▸ **Task to complete**:
Show each line of the records below where the word "down" occurs.

Collected data entries
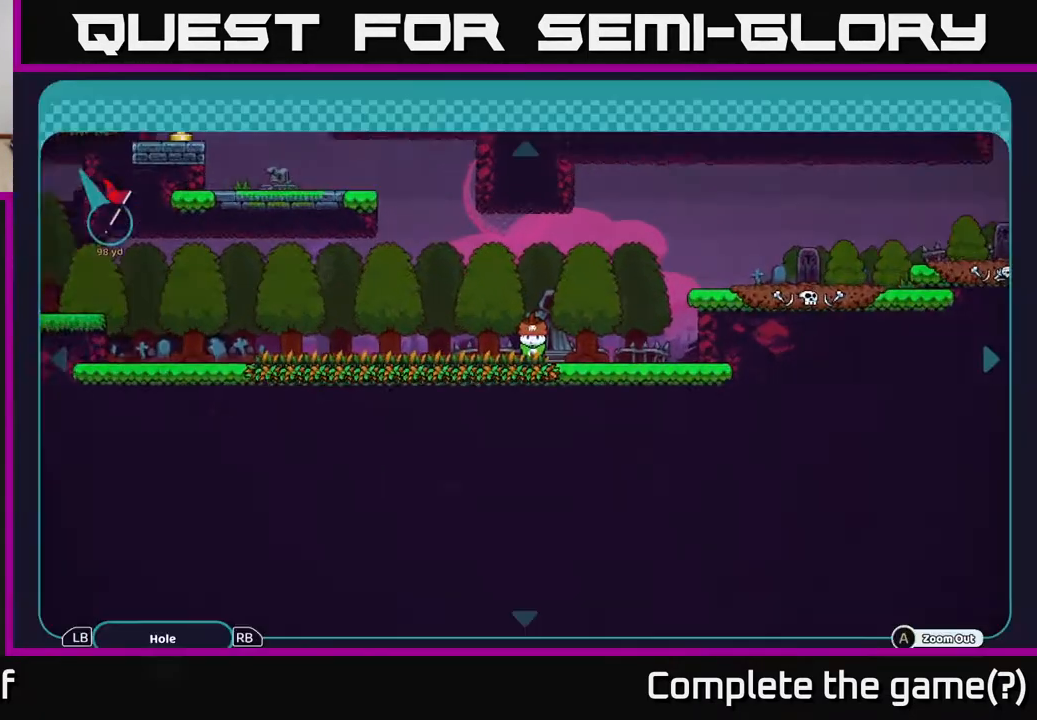
{"buttons": [], "left_stick": "up", "right_stick": "center", "events": []}
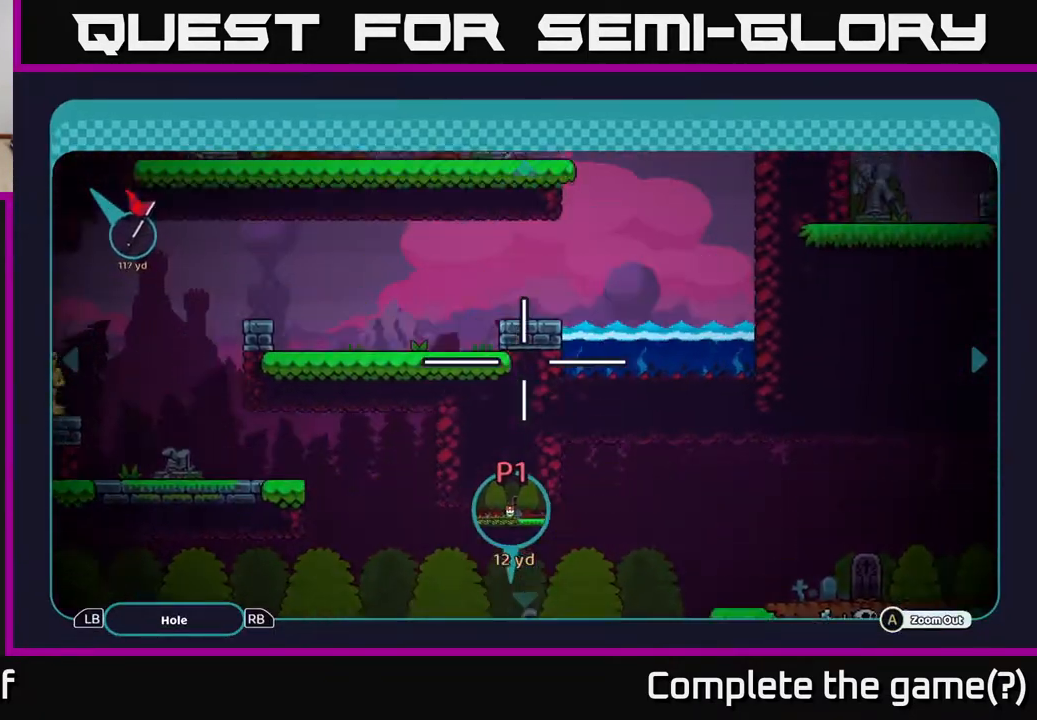
{"buttons": [], "left_stick": "up-left", "right_stick": "center", "events": [[133, "left_stick", "up-right"], [283, "left_stick", "up"], [383, "left_stick", "up-left"]]}
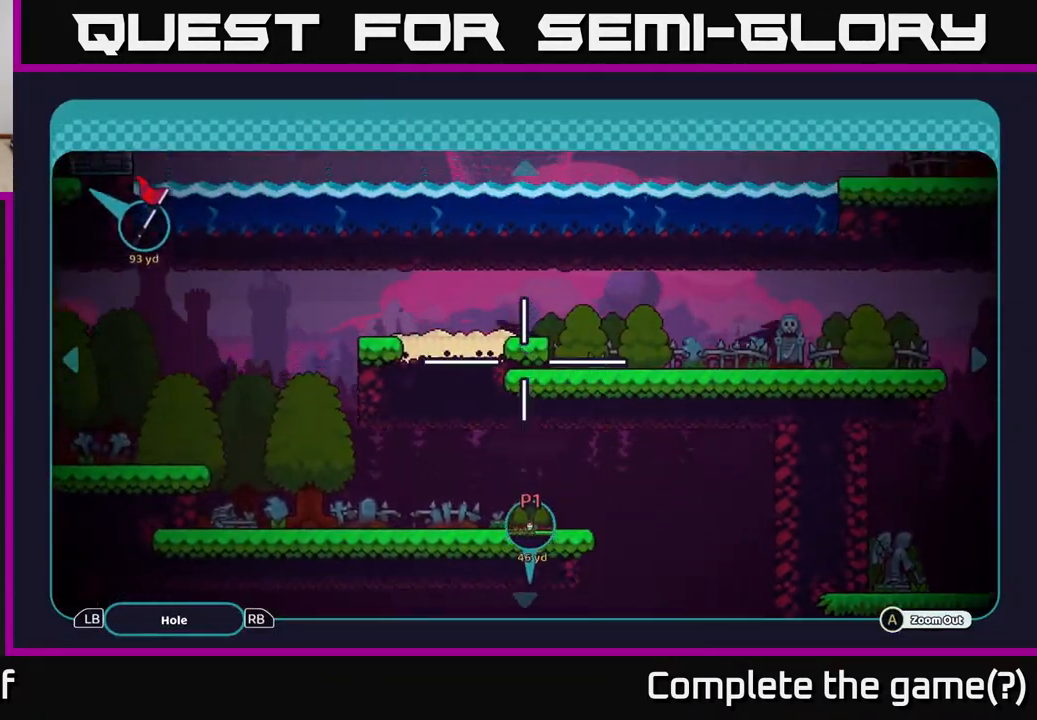
{"buttons": [], "left_stick": "down", "right_stick": "center", "events": [[33, "left_stick", "center"], [100, "left_stick", "down-left"], [217, "left_stick", "left"], [317, "left_stick", "up-left"], [500, "left_stick", "down"]]}
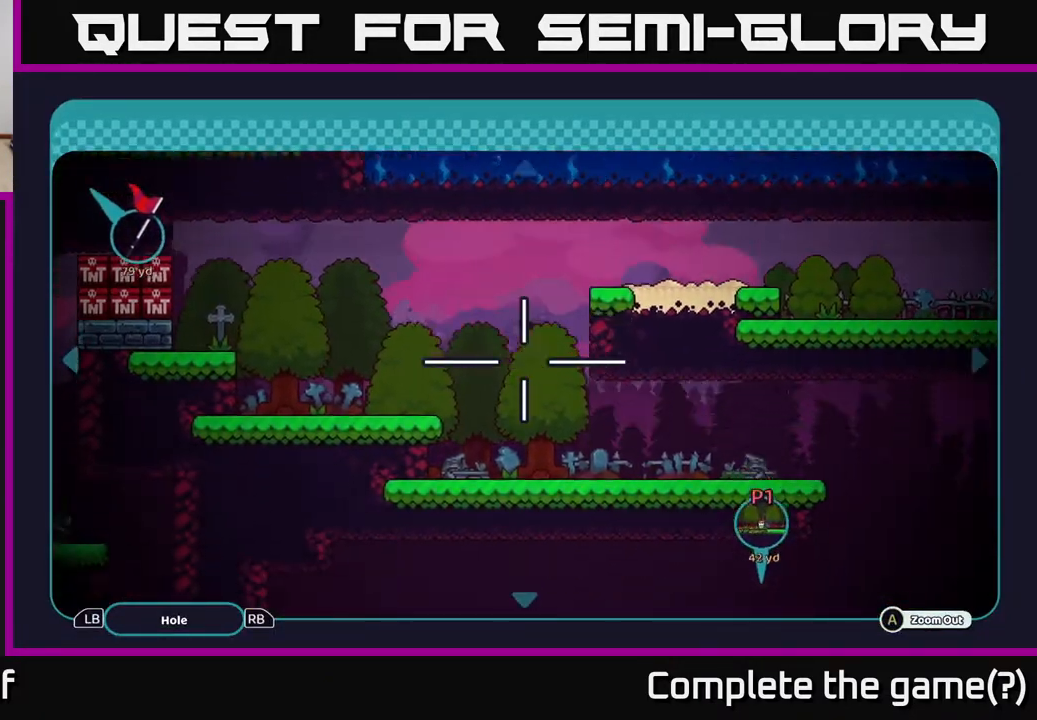
{"buttons": [], "left_stick": "center", "right_stick": "center", "events": [[200, "left_stick", "center"], [300, "B", "down"], [450, "B", "up"]]}
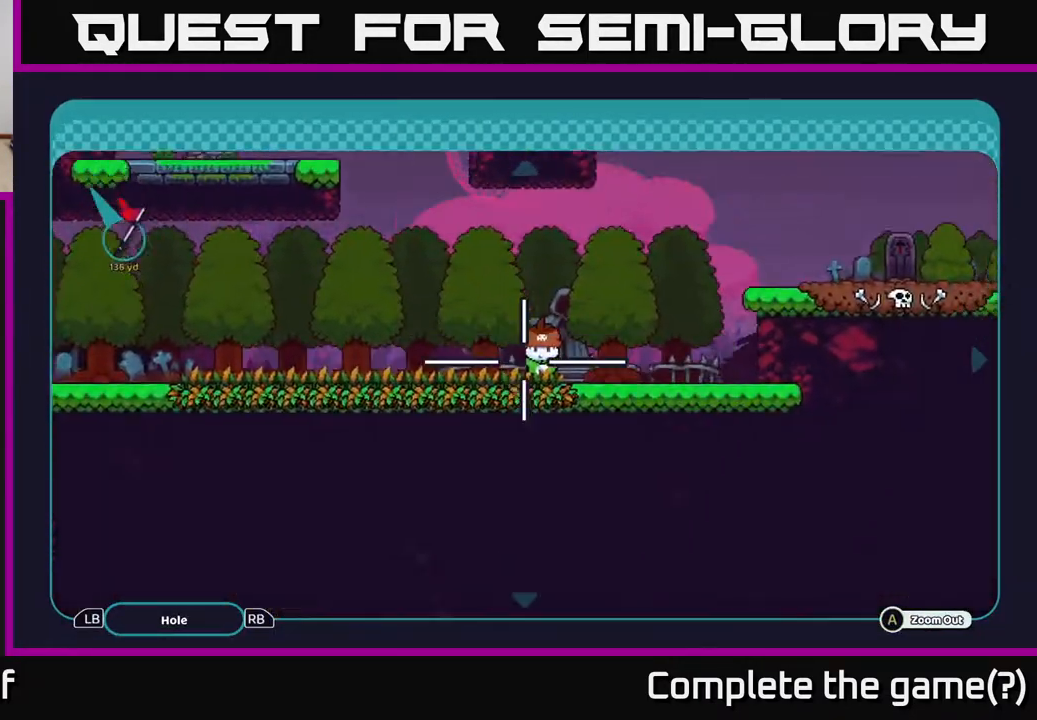
{"buttons": [], "left_stick": "center", "right_stick": "center", "events": []}
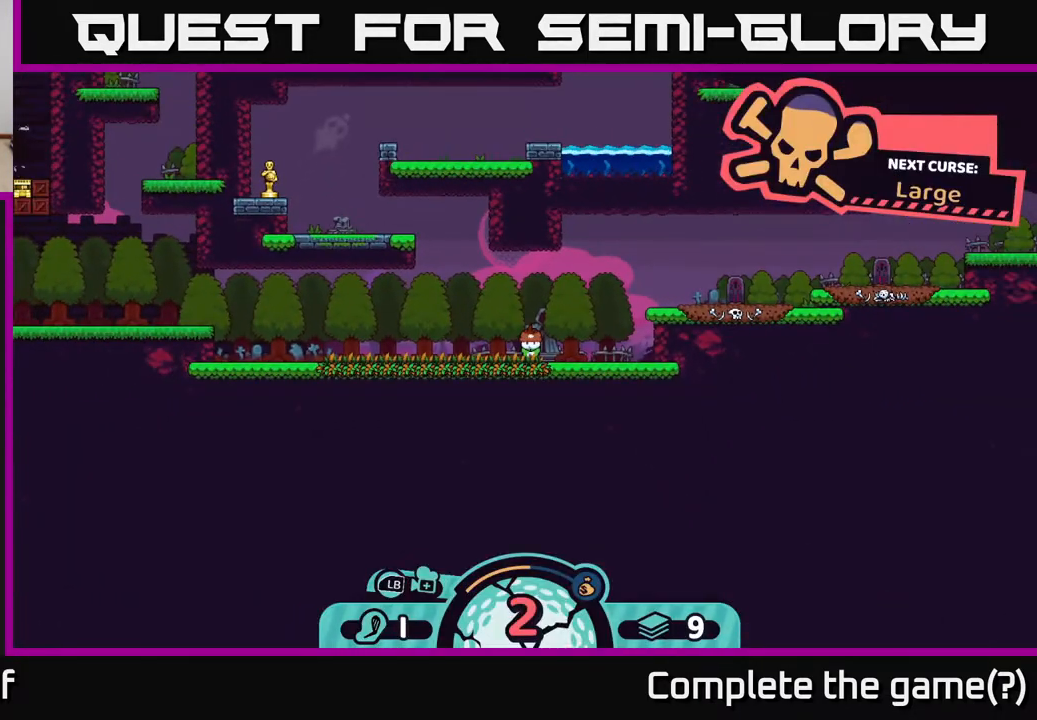
{"buttons": [], "left_stick": "center", "right_stick": "center", "events": [[300, "left_stick", "left"], [467, "left_stick", "center"]]}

▸ **Output below**:
{"buttons": [], "left_stick": "down", "right_stick": "center", "events": [[33, "left_stick", "center"], [100, "left_stick", "down-left"], [217, "left_stick", "left"], [317, "left_stick", "up-left"], [500, "left_stick", "down"]]}
{"buttons": [], "left_stick": "center", "right_stick": "center", "events": [[200, "left_stick", "center"], [300, "B", "down"], [450, "B", "up"]]}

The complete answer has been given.